I think the OS or user space is too slow like to react to send a park 
command to the hard drive, so this most be done directly by the embedded 
controller, but still I think it needs some input from the OS, to 
initialize it's settings. i.e. after all, in windows you do have the 
settings in the software for HDAPS, but it looks like it is _not_ 
managed by the operating system at all if there is some type of action 
to  be taken. This is also probably why HDAPS won't kick in until 
booted, and that is because it needs to load its config setup by the 
software.

This is what I think, please correct me if I'm saying something crazy.

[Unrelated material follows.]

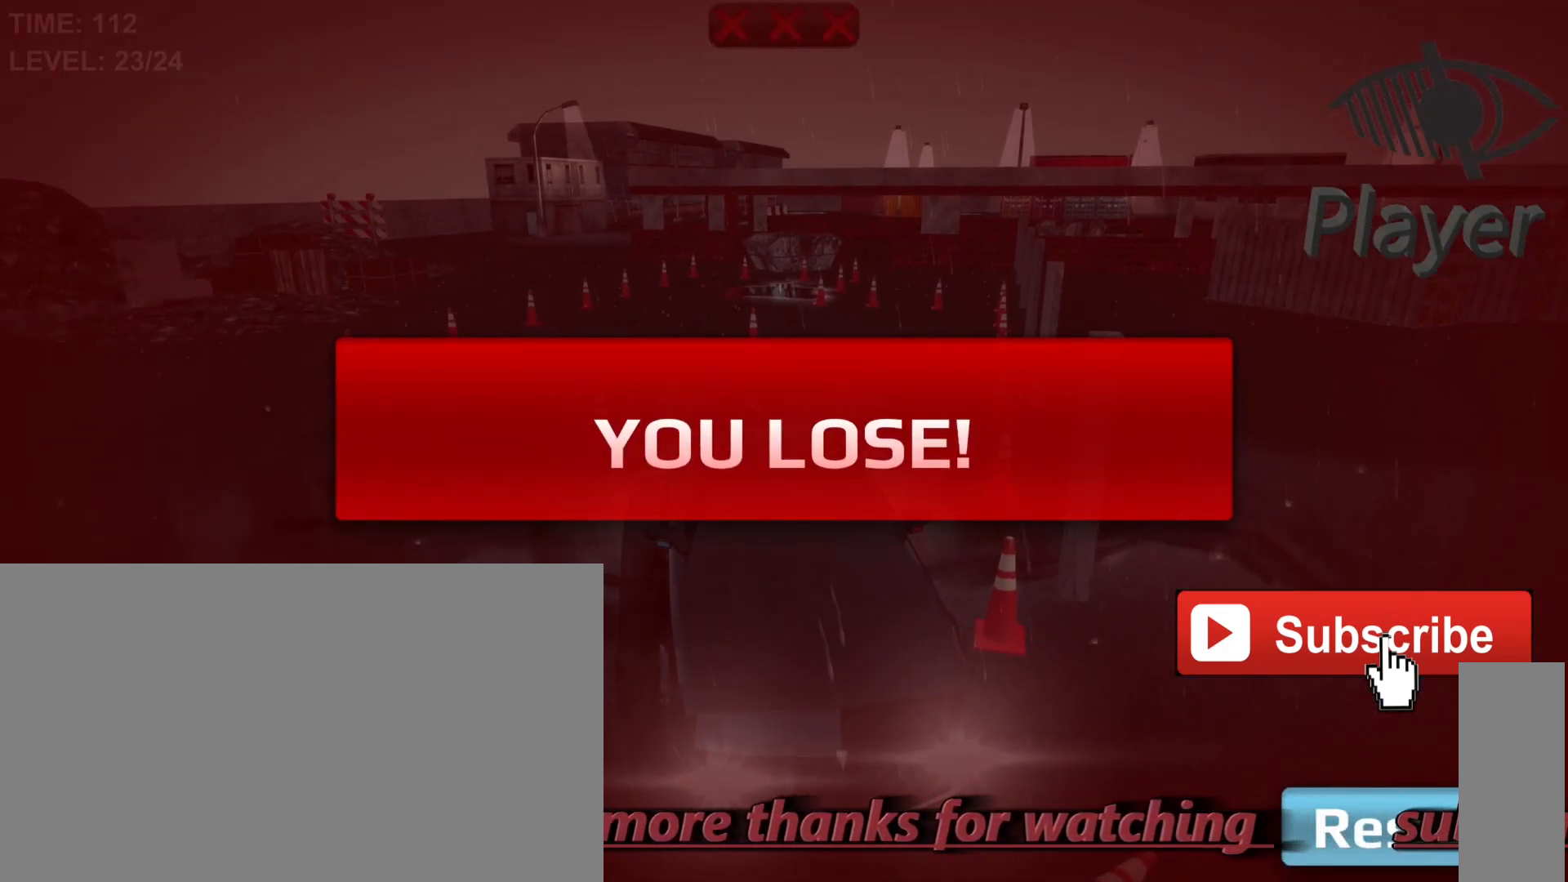
{"keys": [], "mouse": [], "mouse_move": "up-left", "events": []}
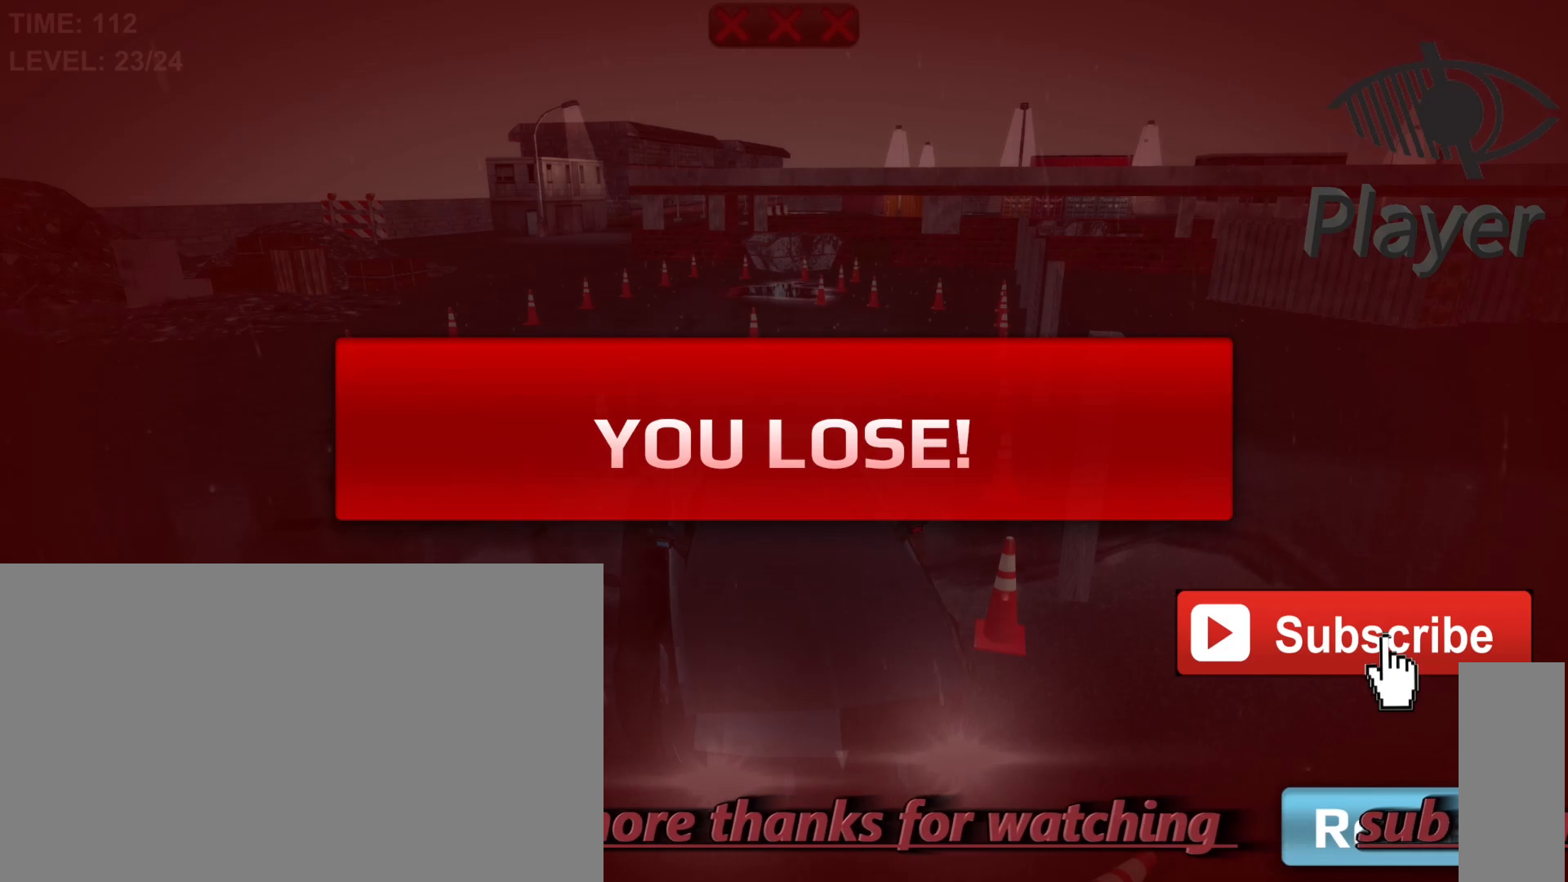
{"keys": [], "mouse": [], "mouse_move": "left", "events": []}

OS booted, sends settings to the controller, if settings changed, the OS 
will send the settings again to the controller. -> once the controller 
has the configuration from the user, which is in Windows, loaded by 
default, then the controller reacts depending on it's output from the 
accelerometer, sending inmediate commands or parking the head of the HD.

Then also, the OS is either notified about the movement, or actually it 
starts reading from the controller, for example, when doing the 3D view.

The 3D view software takes some time loading, if it would be normally 
monitoring, then It wouldn't take the 4 seconds it takes. I think the OS 
only reads to give the user a clue of their nice feature, but is all 
really done with the controller-> HD.

After all, IBM testing says that HDAPS worked perfectly from a 70cm fall.